Records to use:
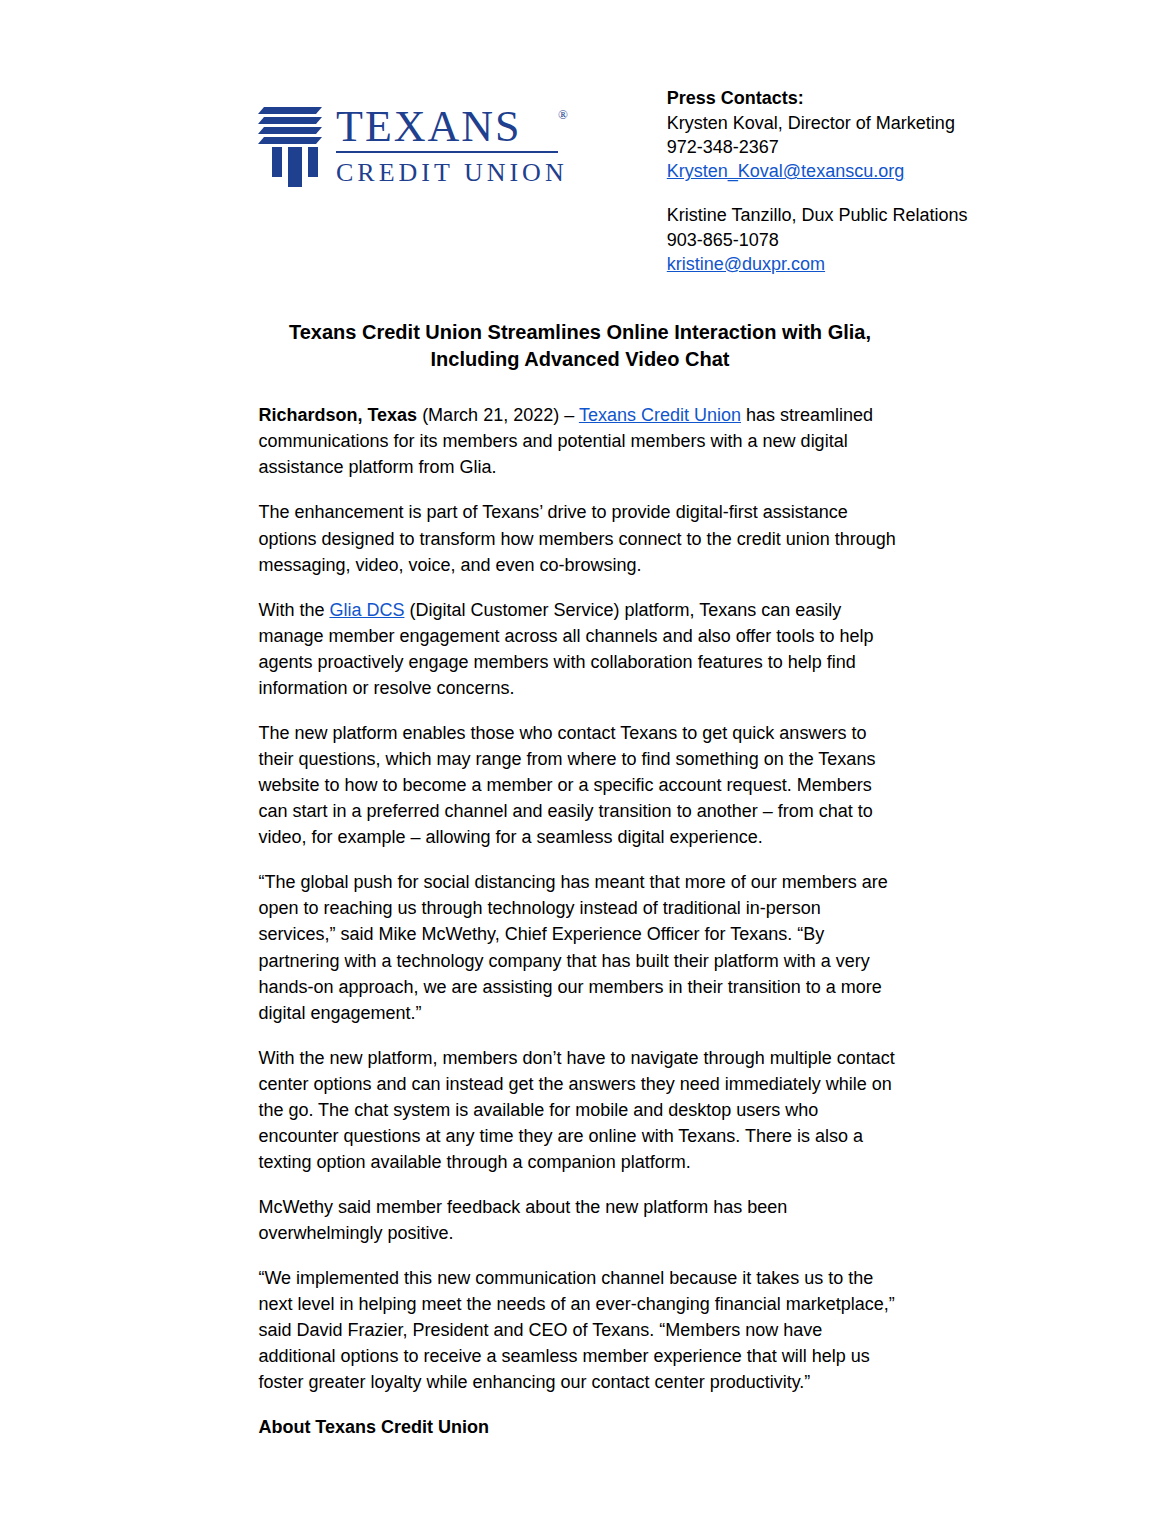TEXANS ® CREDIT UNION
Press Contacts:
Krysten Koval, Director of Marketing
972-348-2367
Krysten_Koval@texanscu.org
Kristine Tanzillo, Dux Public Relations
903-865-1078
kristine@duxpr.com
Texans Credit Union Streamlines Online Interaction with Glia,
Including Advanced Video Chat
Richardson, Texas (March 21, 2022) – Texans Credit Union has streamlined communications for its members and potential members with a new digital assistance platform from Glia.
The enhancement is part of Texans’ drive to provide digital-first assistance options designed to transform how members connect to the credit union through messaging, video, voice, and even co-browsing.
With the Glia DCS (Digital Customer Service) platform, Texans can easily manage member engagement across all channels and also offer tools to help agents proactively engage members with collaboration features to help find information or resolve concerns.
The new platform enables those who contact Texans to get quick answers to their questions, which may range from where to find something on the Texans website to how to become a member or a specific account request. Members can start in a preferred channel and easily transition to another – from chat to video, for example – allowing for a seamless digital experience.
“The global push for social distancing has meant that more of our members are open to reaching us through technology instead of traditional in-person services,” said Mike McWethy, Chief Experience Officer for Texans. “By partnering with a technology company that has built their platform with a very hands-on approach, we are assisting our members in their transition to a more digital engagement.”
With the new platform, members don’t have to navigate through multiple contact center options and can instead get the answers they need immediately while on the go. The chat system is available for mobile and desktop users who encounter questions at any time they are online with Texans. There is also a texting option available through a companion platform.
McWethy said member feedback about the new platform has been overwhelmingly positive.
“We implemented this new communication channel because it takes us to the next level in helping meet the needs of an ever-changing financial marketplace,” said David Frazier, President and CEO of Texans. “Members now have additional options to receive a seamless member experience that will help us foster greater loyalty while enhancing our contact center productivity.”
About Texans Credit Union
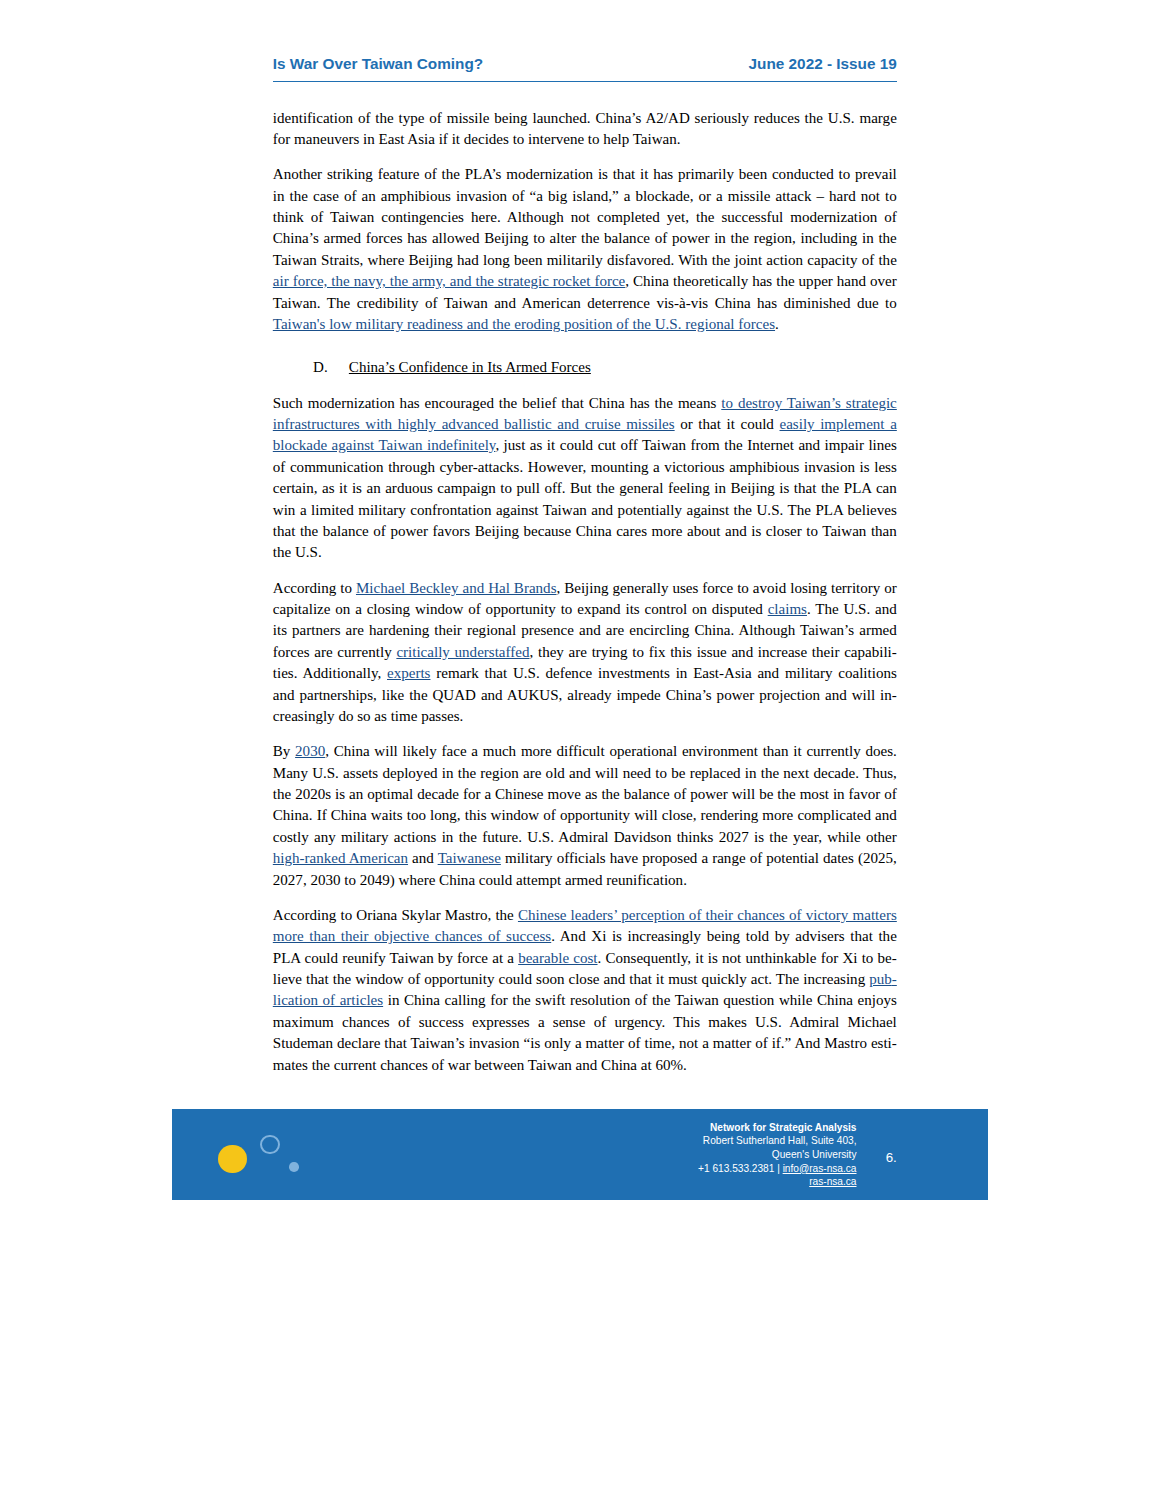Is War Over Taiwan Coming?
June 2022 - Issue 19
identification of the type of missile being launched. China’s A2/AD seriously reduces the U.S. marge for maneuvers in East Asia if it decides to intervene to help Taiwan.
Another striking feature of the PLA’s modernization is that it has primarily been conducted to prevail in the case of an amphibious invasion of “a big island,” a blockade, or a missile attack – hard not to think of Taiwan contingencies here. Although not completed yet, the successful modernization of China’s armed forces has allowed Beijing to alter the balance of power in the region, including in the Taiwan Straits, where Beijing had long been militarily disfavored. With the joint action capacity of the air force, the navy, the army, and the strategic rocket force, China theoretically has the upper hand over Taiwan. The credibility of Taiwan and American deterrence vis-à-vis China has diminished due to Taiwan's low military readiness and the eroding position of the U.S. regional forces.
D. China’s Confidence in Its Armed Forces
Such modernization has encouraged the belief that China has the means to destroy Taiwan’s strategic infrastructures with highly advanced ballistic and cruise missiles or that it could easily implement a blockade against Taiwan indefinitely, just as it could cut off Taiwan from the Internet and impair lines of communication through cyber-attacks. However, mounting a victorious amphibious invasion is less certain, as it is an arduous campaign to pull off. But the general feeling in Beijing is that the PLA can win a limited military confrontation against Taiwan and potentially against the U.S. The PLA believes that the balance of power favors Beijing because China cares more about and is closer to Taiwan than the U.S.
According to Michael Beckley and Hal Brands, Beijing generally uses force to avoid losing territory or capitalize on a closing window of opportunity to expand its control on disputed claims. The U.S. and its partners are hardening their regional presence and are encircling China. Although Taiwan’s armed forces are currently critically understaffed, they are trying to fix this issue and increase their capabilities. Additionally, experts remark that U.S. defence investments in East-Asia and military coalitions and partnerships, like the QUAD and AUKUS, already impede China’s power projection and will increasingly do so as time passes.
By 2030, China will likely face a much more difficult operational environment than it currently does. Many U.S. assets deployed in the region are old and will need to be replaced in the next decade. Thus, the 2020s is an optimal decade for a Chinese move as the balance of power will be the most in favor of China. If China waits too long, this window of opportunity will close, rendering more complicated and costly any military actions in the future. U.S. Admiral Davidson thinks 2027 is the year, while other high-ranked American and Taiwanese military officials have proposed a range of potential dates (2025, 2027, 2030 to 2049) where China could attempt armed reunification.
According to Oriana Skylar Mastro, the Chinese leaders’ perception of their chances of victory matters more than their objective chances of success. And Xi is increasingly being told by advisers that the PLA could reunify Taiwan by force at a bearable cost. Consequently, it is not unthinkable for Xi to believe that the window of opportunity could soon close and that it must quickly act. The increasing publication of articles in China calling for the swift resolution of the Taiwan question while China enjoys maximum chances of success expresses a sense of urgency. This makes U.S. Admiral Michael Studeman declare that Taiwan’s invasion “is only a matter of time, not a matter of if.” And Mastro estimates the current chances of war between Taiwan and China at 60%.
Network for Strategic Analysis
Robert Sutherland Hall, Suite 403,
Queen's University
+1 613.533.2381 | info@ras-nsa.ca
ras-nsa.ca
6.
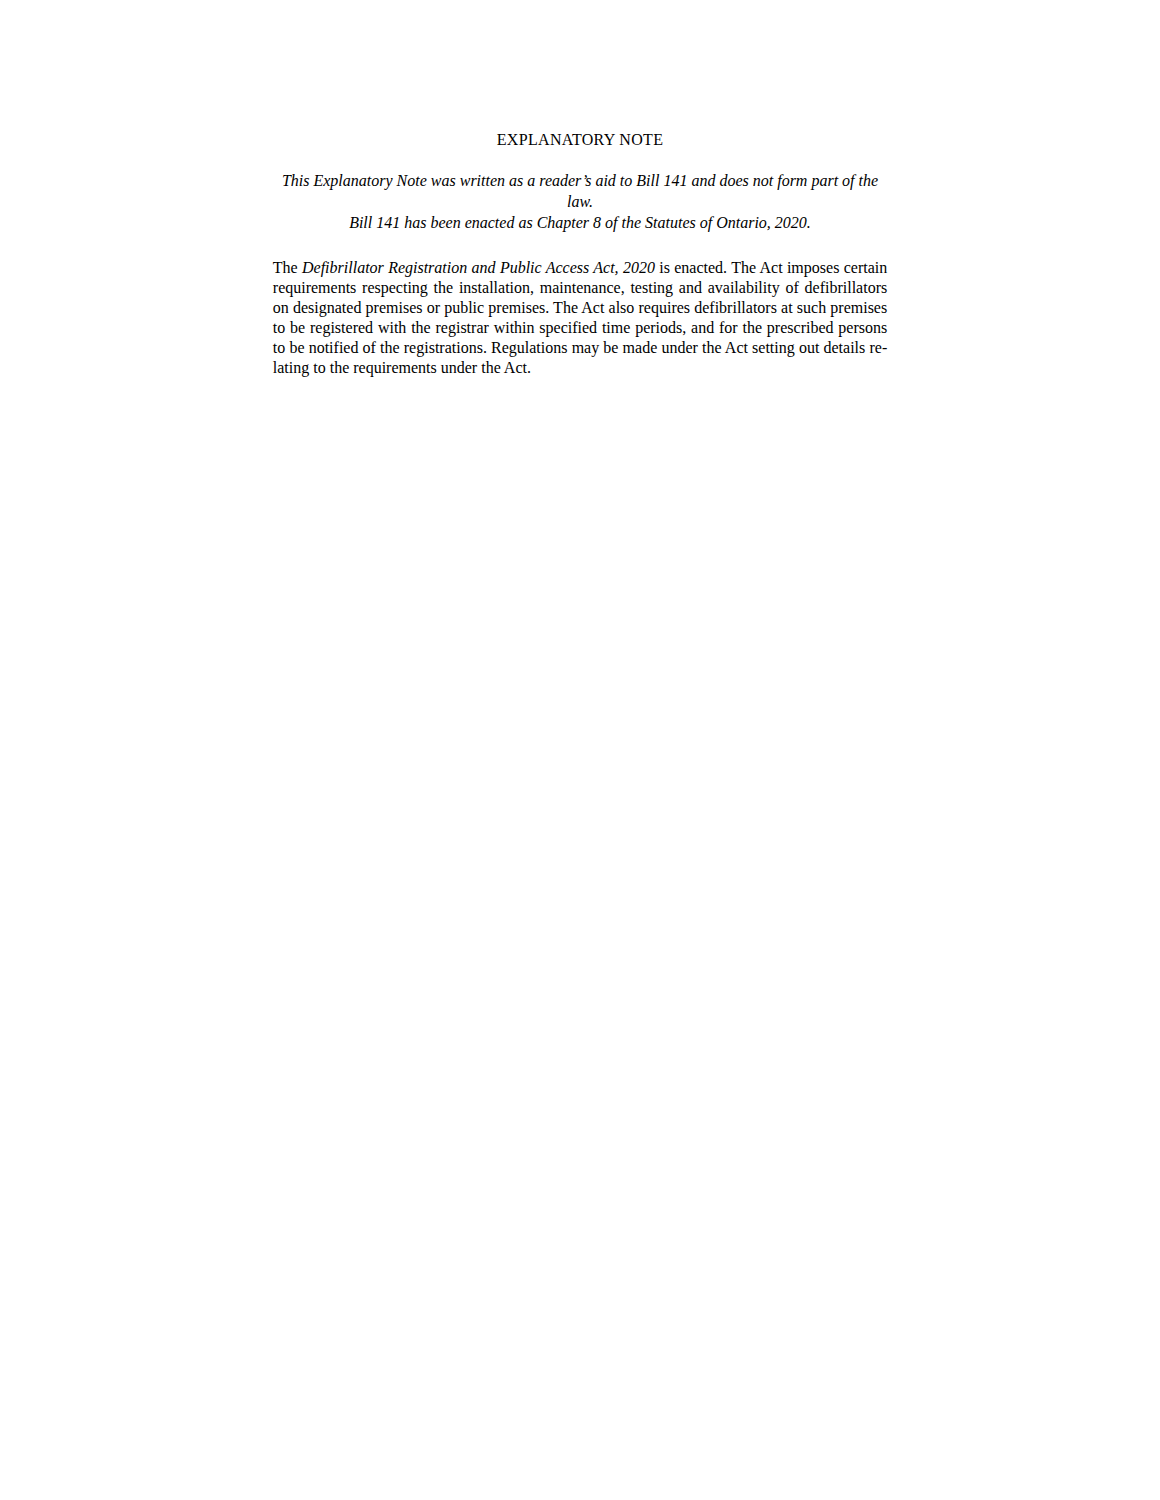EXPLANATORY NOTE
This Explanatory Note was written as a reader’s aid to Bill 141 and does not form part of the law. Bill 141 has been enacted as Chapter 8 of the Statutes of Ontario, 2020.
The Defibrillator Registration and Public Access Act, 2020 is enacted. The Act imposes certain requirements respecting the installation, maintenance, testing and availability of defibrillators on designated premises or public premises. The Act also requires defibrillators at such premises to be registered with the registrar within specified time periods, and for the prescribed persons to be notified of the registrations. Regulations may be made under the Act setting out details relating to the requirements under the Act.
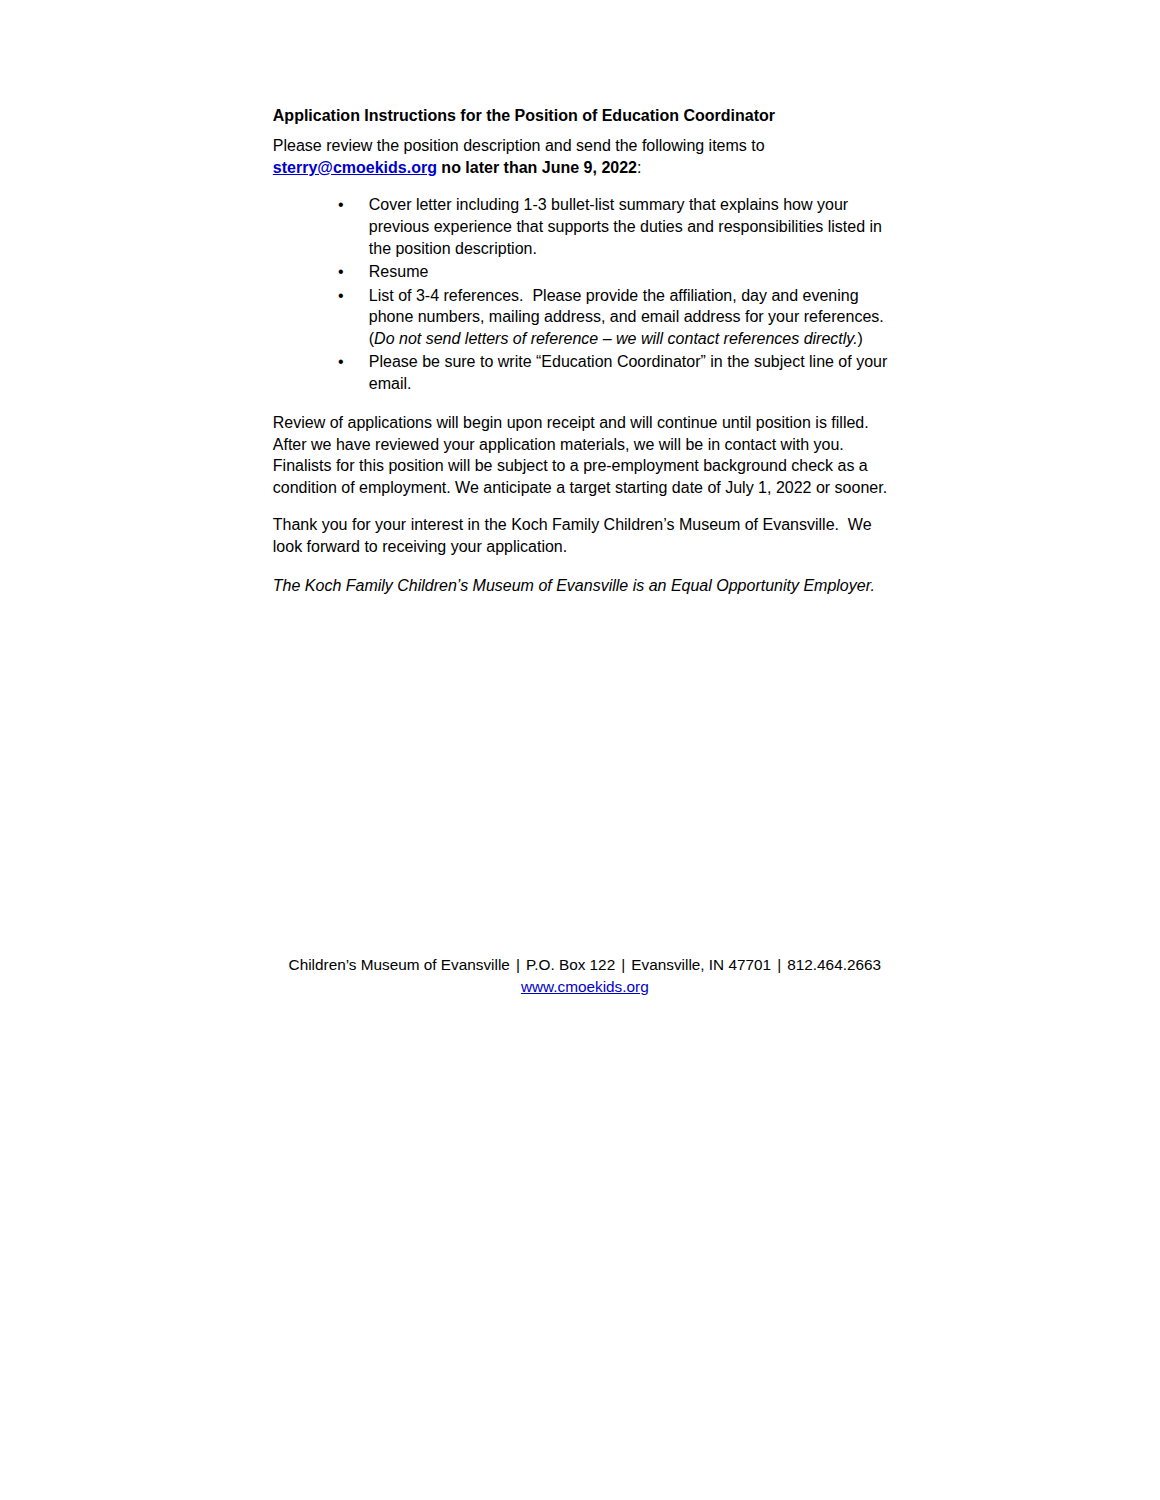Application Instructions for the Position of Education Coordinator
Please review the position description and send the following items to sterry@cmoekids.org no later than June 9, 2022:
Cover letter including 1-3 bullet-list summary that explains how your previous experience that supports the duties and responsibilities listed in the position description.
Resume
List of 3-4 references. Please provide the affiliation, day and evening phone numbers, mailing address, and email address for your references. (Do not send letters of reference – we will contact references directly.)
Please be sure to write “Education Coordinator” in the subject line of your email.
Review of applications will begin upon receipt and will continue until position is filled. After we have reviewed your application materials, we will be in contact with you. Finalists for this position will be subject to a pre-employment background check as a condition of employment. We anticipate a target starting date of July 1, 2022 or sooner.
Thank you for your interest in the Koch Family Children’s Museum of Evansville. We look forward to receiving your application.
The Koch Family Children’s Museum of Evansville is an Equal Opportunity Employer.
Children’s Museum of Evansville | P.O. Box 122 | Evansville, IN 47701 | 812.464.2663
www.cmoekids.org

Try it:
Only the lines from where the data begins to the line with "The enhancement is", both of them included, should be reproduced word for word; no pictures.

Answer below:
TEXANS ® CREDIT UNION
Press Contacts:
Krysten Koval, Director of Marketing
972-348-2367
Krysten_Koval@texanscu.org
Kristine Tanzillo, Dux Public Relations
903-865-1078
kristine@duxpr.com
Texans Credit Union Streamlines Online Interaction with Glia,
Including Advanced Video Chat
Richardson, Texas (March 21, 2022) – Texans Credit Union has streamlined communications for its members and potential members with a new digital assistance platform from Glia.
The enhancement is part of Texans’ drive to provide digital-first assistance options designed to transform how members connect to the credit union through messaging, video, voice, and even co-browsing.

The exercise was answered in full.